--- START ---
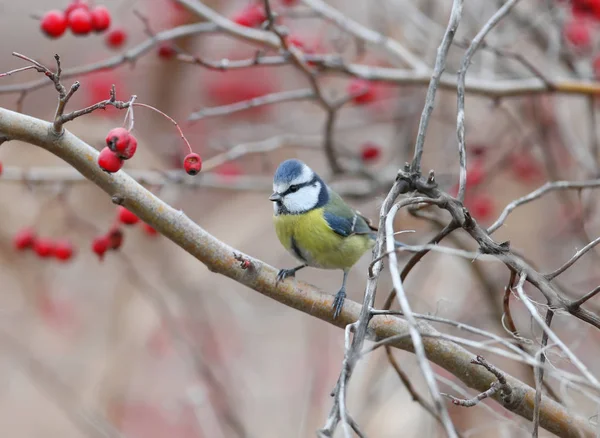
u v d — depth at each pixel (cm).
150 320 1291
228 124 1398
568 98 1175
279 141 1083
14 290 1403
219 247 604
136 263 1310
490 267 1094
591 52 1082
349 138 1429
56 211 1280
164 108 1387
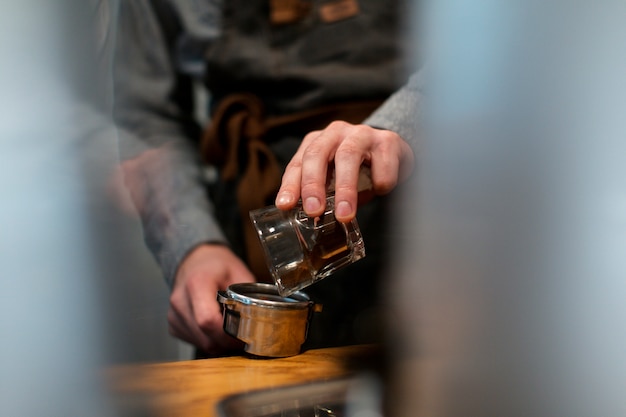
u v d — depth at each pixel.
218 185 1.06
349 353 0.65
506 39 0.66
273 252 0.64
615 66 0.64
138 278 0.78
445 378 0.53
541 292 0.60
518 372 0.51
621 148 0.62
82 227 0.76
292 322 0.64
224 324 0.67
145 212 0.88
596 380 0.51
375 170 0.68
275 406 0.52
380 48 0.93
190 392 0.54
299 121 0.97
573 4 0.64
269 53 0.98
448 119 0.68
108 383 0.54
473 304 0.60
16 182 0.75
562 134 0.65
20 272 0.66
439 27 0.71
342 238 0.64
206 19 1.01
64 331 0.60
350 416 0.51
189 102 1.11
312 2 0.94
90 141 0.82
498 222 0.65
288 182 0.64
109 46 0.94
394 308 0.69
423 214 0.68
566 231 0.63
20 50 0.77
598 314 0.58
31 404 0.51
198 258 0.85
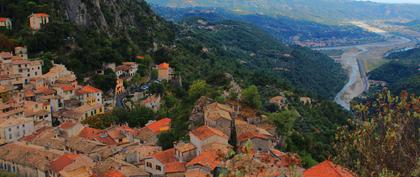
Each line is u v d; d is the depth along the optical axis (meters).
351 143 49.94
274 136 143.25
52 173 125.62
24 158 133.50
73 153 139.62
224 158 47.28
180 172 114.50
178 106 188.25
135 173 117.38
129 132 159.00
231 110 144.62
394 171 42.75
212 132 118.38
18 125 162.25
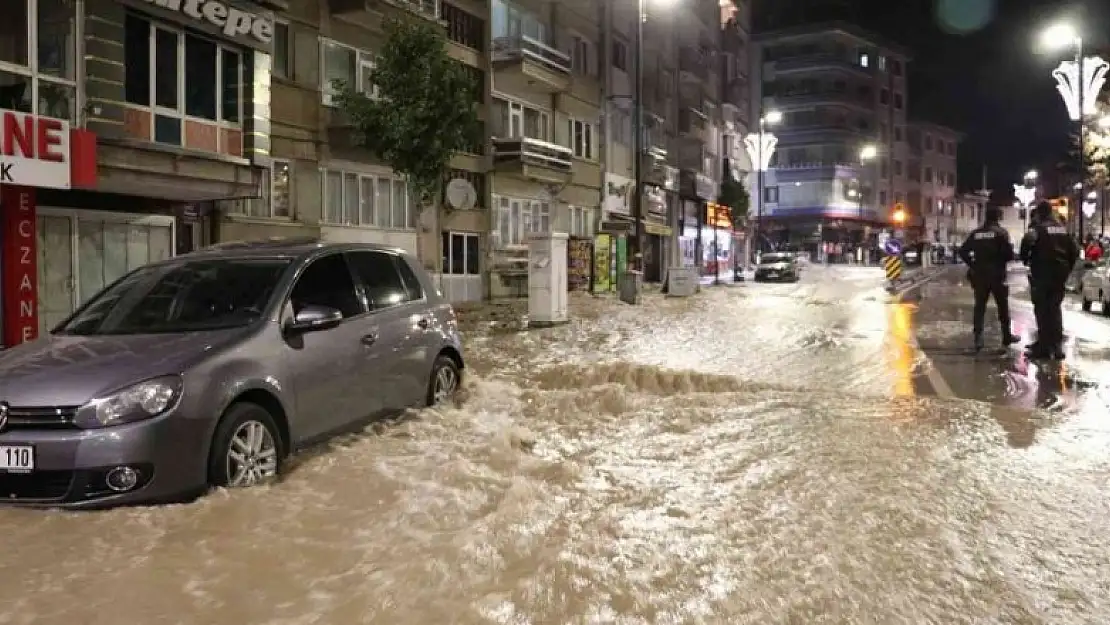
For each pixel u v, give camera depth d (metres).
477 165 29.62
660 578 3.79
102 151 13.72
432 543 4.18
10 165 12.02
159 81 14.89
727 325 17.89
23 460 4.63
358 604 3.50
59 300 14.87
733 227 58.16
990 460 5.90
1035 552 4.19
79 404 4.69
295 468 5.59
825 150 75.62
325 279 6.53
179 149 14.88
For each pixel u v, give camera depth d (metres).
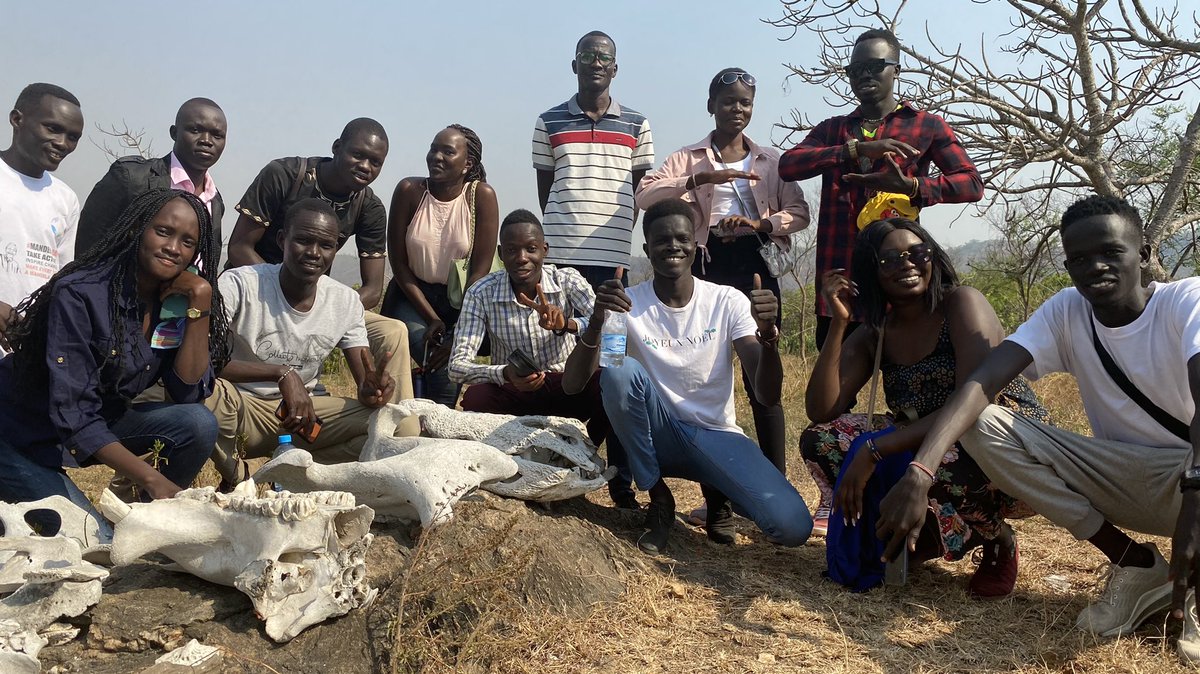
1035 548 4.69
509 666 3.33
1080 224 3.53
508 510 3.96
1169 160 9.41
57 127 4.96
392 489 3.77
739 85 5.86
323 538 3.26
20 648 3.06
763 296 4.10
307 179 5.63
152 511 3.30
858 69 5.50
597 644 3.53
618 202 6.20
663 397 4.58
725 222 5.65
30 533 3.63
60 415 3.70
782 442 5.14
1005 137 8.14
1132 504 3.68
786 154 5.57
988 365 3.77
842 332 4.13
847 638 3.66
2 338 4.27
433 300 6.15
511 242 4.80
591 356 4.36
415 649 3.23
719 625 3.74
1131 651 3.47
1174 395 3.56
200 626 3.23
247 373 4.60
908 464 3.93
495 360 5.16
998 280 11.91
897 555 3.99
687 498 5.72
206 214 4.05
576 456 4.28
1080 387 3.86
--- END ---
** Work to be completed **
Your task is to reproduce every record exactly while omitting the pictures.

** Solved exercise **
u v d — depth at each pixel (cm).
150 320 1291
228 124 1398
568 98 1175
279 141 1083
14 290 1403
219 247 604
136 263 1310
490 267 1094
591 52 1082
349 138 1429
56 211 1280
164 108 1387
u v d — depth at each pixel.
218 185 1.06
349 353 0.65
506 39 0.66
273 252 0.64
615 66 0.64
138 278 0.78
445 378 0.53
541 292 0.60
518 372 0.51
621 148 0.62
82 227 0.76
292 322 0.64
224 324 0.67
145 212 0.88
596 380 0.51
375 170 0.68
275 406 0.52
380 48 0.93
190 392 0.54
299 121 0.97
573 4 0.64
269 53 0.98
448 119 0.68
108 383 0.54
473 304 0.60
16 182 0.75
562 134 0.65
20 272 0.66
439 27 0.71
342 238 0.64
206 19 1.01
64 331 0.60
350 416 0.51
189 102 1.11
312 2 0.94
90 141 0.82
498 222 0.65
288 182 0.64
109 46 0.94
394 308 0.69
423 214 0.68
566 231 0.63
20 50 0.77
598 314 0.58
31 404 0.51
198 258 0.85
Each line is u v d; d is the depth along the optical axis (meters).
351 143 49.94
274 136 143.25
52 173 125.62
24 158 133.50
73 153 139.62
224 158 47.28
180 172 114.50
178 106 188.25
135 173 117.38
129 132 159.00
231 110 144.62
394 171 42.75
212 132 118.38
18 125 162.25
For each pixel u v, give camera depth d (metres).
477 165 29.62
660 578 3.79
102 151 13.72
432 543 4.18
10 165 12.02
159 81 14.89
727 325 17.89
23 460 4.63
358 604 3.50
59 300 14.87
733 227 58.16
990 460 5.90
1035 552 4.19
79 404 4.69
295 468 5.59
825 150 75.62
325 279 6.53
179 149 14.88
For each pixel u v, give camera depth d (metres).
1035 548 4.69
509 666 3.33
1080 224 3.53
508 510 3.96
1169 160 9.41
57 127 4.96
392 489 3.77
739 85 5.86
323 538 3.26
20 648 3.06
763 296 4.10
307 179 5.63
152 511 3.30
858 69 5.50
597 644 3.53
618 202 6.20
663 397 4.58
725 222 5.65
30 533 3.63
60 415 3.70
782 442 5.14
1005 137 8.14
1132 504 3.68
786 154 5.57
988 365 3.77
842 332 4.13
847 638 3.66
2 338 4.27
433 300 6.15
511 242 4.80
591 356 4.36
415 649 3.23
719 625 3.74
1131 651 3.47
1174 395 3.56
200 626 3.23
247 373 4.60
908 464 3.93
495 360 5.16
998 280 11.91
897 555 3.99
687 498 5.72
206 214 4.05
576 456 4.28
1080 387 3.86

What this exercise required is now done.